The next afternoon, we head to Talisay, a city that for travelers is essentially an extension of Bacolod. (Talisay is actually part of Metro Bacolod but residents want to make clear they are not part of Bacolod.) We have coffee at a cafe in the District mall and then take a taxi to the Ruins. It’s a popular destination, and my parents have been here a few times before. But I wasn’t able to go here the first time I visited Bacolod 12 years ago.
The Ruins is what remains of an early 20th century mansion built by a wealthy sugar baron, Don Mariano Ledesma Lacson, as a testament to his love for his Portuguese wife, Maria Braga. Maria lost her life while giving birth to their 11th child, who unfortunately died as well. The Ruins is thus nicknamed the Taj Mahal of the Philippines.
During World War II, however, U.S. soldiers burned the building to prevent Japanese soldiers from using it as their headquarters. The fire razed for three days before dying out and leaving the concrete frame that has been described as one of the world’s most beautiful ruins.

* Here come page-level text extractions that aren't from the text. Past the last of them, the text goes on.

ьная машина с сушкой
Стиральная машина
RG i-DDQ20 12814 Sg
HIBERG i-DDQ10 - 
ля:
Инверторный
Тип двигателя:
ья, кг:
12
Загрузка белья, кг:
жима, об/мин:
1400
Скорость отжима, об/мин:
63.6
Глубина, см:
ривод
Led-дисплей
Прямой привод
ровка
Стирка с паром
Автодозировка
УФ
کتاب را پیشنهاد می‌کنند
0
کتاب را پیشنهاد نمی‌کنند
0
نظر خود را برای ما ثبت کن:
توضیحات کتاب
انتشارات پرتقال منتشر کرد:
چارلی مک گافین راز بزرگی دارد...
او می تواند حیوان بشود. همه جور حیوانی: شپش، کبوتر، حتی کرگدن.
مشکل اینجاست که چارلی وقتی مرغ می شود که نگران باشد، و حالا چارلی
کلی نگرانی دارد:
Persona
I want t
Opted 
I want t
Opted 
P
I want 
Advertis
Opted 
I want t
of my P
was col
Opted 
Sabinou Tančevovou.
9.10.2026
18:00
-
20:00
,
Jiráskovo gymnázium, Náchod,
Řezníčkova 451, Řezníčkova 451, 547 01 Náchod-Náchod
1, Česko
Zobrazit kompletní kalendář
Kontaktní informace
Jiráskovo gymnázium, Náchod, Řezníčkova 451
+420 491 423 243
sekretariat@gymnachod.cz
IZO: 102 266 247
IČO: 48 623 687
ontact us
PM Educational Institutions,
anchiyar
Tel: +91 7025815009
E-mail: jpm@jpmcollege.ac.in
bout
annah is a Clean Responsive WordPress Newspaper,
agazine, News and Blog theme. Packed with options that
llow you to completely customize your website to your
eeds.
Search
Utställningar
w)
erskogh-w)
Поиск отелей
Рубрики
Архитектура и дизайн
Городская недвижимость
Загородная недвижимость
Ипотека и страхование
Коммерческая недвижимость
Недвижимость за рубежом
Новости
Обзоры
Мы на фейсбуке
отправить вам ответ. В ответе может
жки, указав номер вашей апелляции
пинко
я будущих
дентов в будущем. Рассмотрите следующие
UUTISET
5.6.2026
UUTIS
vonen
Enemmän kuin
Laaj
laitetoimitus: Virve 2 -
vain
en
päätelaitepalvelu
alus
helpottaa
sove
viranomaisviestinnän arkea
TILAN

It’s a Sunday afternoon, so today the place is teeming with visitors: families, groups of young people, old ones. I take this opportunity to do some photoshoot with my parents, as the site has become a popular venue for prenuptial photoshoots. My parents are game about the idea, smiling their hearts out as I snapped away.
It’s hard not to enjoy taking photos in the grounds, though. The elegant archways and vintage floor tiles make for great photoshoot backgrounds. We do have to share the space with a relatively large weekend crowd, but nothing some patience and careful angles cannot solve.
We spend about half an hour in the place before returning to Bacolod for dinner.